Project sets sail for a third year

3rd March 2006 at 00:00
The Royal Yachting Association's initiative to introduce city children to the fun of sailing is reaching out to hundreds countrywide, Roddy Mackenzie reports.

Children aged 8 to 14 are finding their sea legs thanks to the Sailing in the City initiative launched by the Royal Yachting Association Scotland two years ago.

The programme, initially designed to give city children the chance to get on the water, has been a huge success. The project's third year will be launched on April 1 at Victoria Park in Glasgow and then will spread out to new parts of the country.

It is estimated that 2,600 children have now been through the introductory taster sessions. These cover such basics as paddling, steering, boat balancing and, if the wind is favourable, sail handling.

Of the 1,600 children that went through last year, over 300 have advanced to stage one and over 100 to stage two.

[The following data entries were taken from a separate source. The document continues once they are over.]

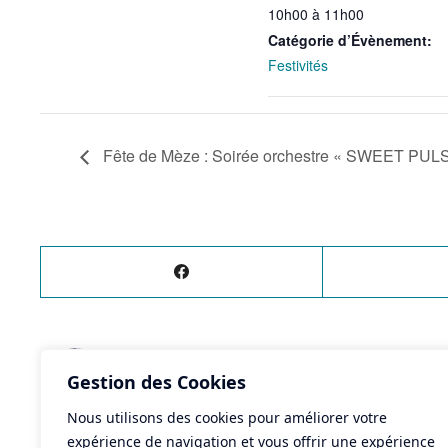
10h00 à 11h00
Catégorie d’Évènement:
Festivités
Fête de Mèze : Soirée orchestre « SWEET PUL
ÉVÈNEMENT
PRÉCÉDENT
Gestion des Cookies
Fête de Mèze : Soirée orchestre "SWEET PUL
Nous utilisons des cookies pour améliorer votre
expérience de navigation et vous offrir une expérience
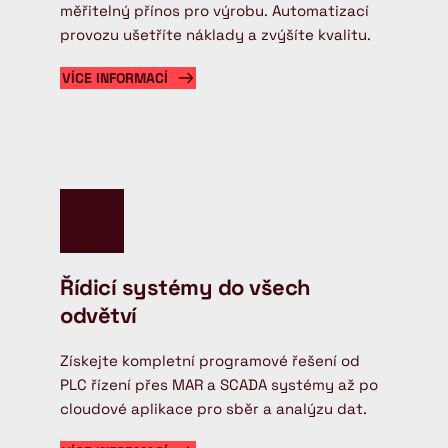
měřitelný přínos pro výrobu. Automatizací 
provozu ušetříte náklady a zvýšíte kvalitu.
VÍCE INFORMACÍ
Řídicí systémy do všech 
odvětví
Získejte kompletní programové řešení od 
PLC řízení přes MAR a SCADA systémy až po 
cloudové aplikace pro sběr a analýzu dat.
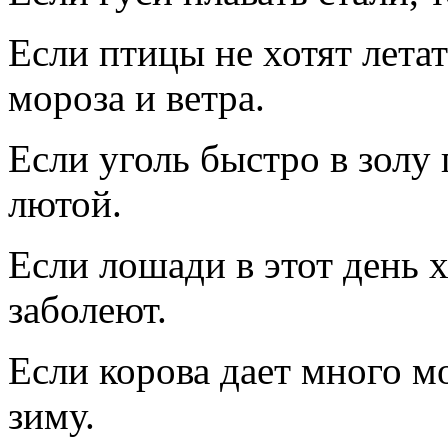
Если птицы не хотят летат
мороза и ветра.
Если уголь быстро в золу 
лютой.
Если лошади в этот день 
заболеют.
Если корова дает много мо
зиму.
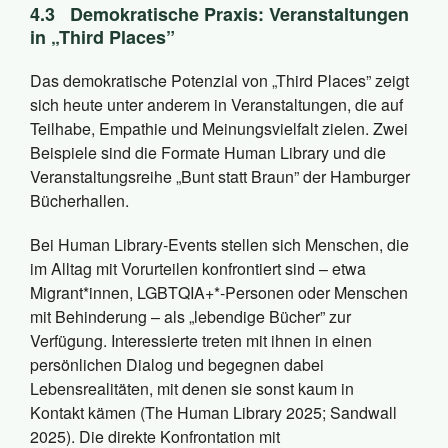
4.3
Demokratische Praxis: Veranstaltungen
in „Third Places”
Das demokratische Potenzial von „Third Places” zeigt
sich heute unter anderem in Veranstaltungen, die auf
Teilhabe, Empathie und Meinungsvielfalt zielen. Zwei
Beispiele sind die Formate Human Library und die
Veranstaltungsreihe „Bunt statt Braun” der Hamburger
Bücherhallen.
Bei Human Library-Events stellen sich Menschen, die
im Alltag mit Vorurteilen konfrontiert sind – etwa
Migrant*innen, LGBTQIA+*-Personen oder Menschen
mit Behinderung – als „lebendige Bücher” zur
Verfügung. Interessierte treten mit ihnen in einen
persönlichen Dialog und begegnen dabei
Lebensrealitäten, mit denen sie sonst kaum in
Kontakt kämen (The Human Library 2025; Sandwall
2025). Die direkte Konfrontation mit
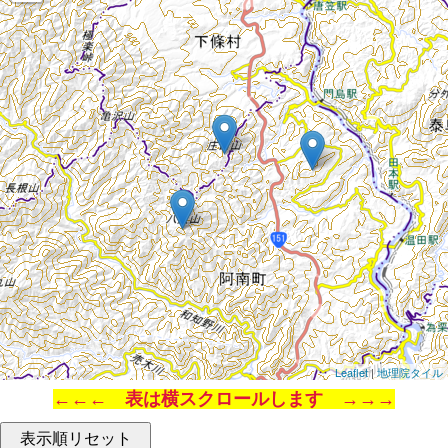
Leaflet
|
地理院タイル
←←← 表は横スクロールします →→→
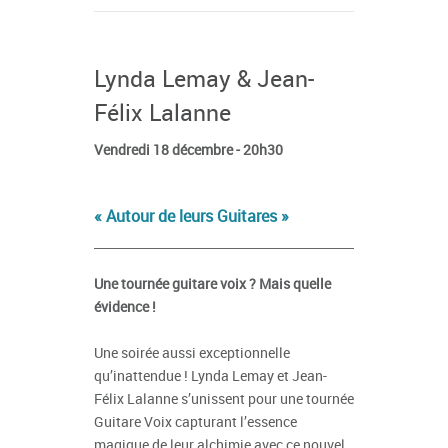
Lynda Lemay & Jean-
Félix Lalanne
Vendredi 18 décembre - 20h30
« Autour de leurs Guitares »
Une tournée guitare voix ? Mais quelle
évidence !
Une soirée aussi exceptionnelle
qu’inattendue ! Lynda Lemay et Jean-
Félix Lalanne s’unissent pour une tournée
Guitare Voix capturant l’essence
magique de leur alchimie avec ce nouvel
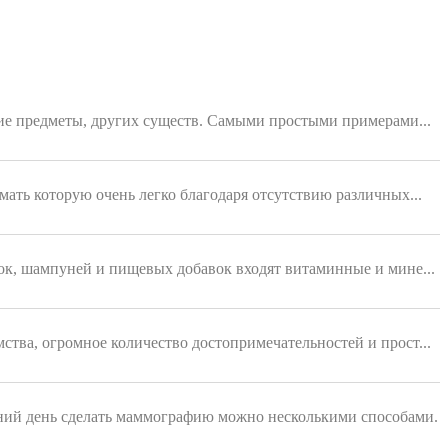
ющие предметы, других существ. Самыми простыми примерами...
мать которую очень легко благодаря отсутствию различных...
ок, шампуней и пищевых добавок входят витаминные и мине...
ства, огромное количество достопримечательностей и прост...
ний день сделать маммографию можно несколькими способами.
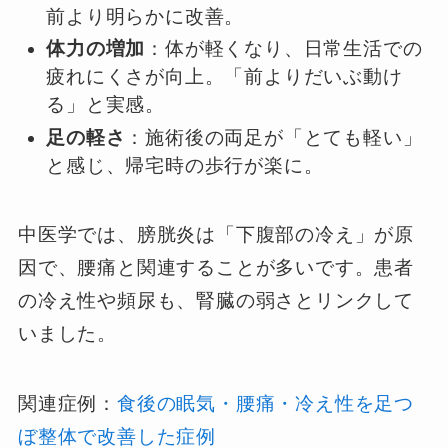
前より明らかに改善。
体力の増加
：体が軽くなり、日常生活での
疲れにくさが向上。「前よりだいぶ動け
る」と実感。
足の軽さ
：施術後の両足が「とても軽い」
と感じ、帰宅時の歩行が楽に。
中医学では、膀胱炎は「下腹部の冷え」が原
因で、腰痛と関連することが多いです。患者
の冷え性や頻尿も、腎臓の弱さとリンクして
いました。
関連症例：
食後の眠気・腰痛・冷え性を足つ
ぼ整体で改善した症例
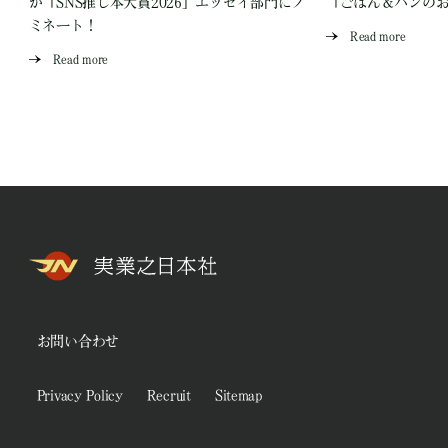
が「SNS推し本大賞2026」エッセイ部門にノ
「ごはん＆パンの
ミネート！
Read more
Read more
お問い合わせ
Privacy Policy
Recruit
Sitemap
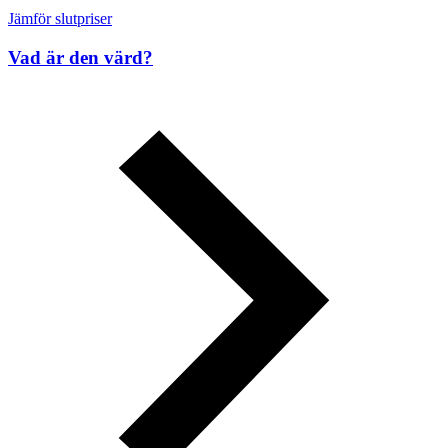
Jämför slutpriser
Vad är den värd?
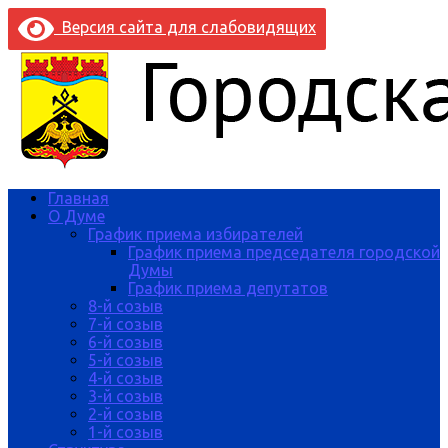
Версия сайта для слабовидящих
Главная
О Думе
График приема избирателей
График приема председателя городской
Думы
График приема депутатов
8-й созыв
7-й созыв
6-й созыв
5-й созыв
4-й созыв
3-й созыв
2-й созыв
1-й созыв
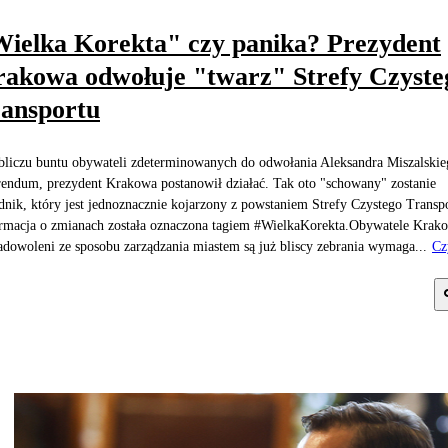
ielka Korekta" czy panika? Prezydent
akowa odwołuje "twarz" Strefy Czyste
ansportu
liczu buntu obywateli zdeterminowanych do odwołania Aleksandra Miszalski
rendum, prezydent Krakowa postanowił działać. Tak oto "schowany" zostanie
dnik, który jest jednoznacznie kojarzony z powstaniem Strefy Czystego Transp
rmacja o zmianach została oznaczona tagiem #WielkaKorekta.Obywatele Krak
adowoleni ze sposobu zarządzania miastem są już bliscy zebrania wymaga...
Cz
j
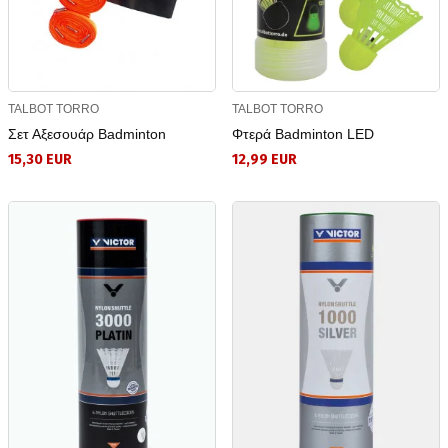
TALBOT TORRO
TALBOT TORRO
Σετ Αξεσουάρ Badminton
Φτερά Badminton LED
15,30 EUR
12,99 EUR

Stage one - held as soon after the taster sessions as practicable - gives instruction on such things as how to rig a dinghy, launch and tie knots.

Stage two offers more in-depth work, including stopping, turning, crewing and how to deal with capsize.

Thereafter, a follow-up mechanism encourages children who have been through all the courses to join a sailing programme and go along to a local club.

RYA Scotland has been keen to show that sailing is not an elitist sport and is available to all.

It was evident when the programme was being piloted in 2004 that RYA Scotland development officer Jane Scott needed more hands on board. Suzie Blair was recruited by the governing body to co-ordinate the programme last summer.

There are now three boat trailers (18 boats in total) available for the project and there is a much bigger pool of instructors available to teach the children, though more are being sought.

"Although we started off trying to bring the sport to inner city children, now we are attempting to spread it as wide as possible," says Ms Blair.

Sessions have been held throughout Scotland, including North Uist and the Isle of Lewis.

"We spent a week on Coll last year, where we took the primary children during the day and the adults at night. That was a huge success.

"We still work with inner city children. In Easterhouse, we use Auchinlea Park, which is one of the smaller areas, really just a boating pond.

"The children really like it. I was back there recently and a couple of children told me how much they enjoyed it and they'd been watching Ellen MacArthur on television," Ms Blair says.

"The kids really take to it and we can show that it is not just an upper class sport."

The project has not been without teething problems. It is hard work getting the boats to locations, Ms Blair says. "Sometimes the locations are not up to scratch. We arrived at one where we were only ankle deep in water.

"Last year, we were also plagued by strong winds wherever we went and that caused problems but we always managed to cope.

"The instructors are well prepared and can still play games with the children and give them experience of the water, no matter how shallow it is. We are adaptable; that is one of the strengths of the programme."

Safety is paramount and there are always at least three instructors at every venue, Ms Blair says. "There are no risks taken with the children.

"Even if they choose not to take sailing any further, they will have learnt important safety guidelines on the water through the taster sessions."

Ms Blair continues: "There is no doubt that it has introduced a lot of children to sailing who would not normally have been given the chance. A lot of them would never have given a second thought to the sport but, now it has been offered, they have shown they are keen to pursue it."

RYA Scotland is working on ways to monitor more closely the progress of children who go on to pursue the sport more seriously.

"It is evident from an early age which children have a natural ability," Ms Blair says.

"One problem we are hoping to address is how to monitor children's progress through the scheme. Short of stamping them on the hand or electronically tagging them, there is no way of looking at how children go on from Sailing in the City to sailing in later life.

"But things have worked very well initially and it's a case of where we take it on from here.

"We have just submitted a proposal to SportScotland for more funding.

"We're desperate for commercial sponsorship as well, to enable us to safeguard the future."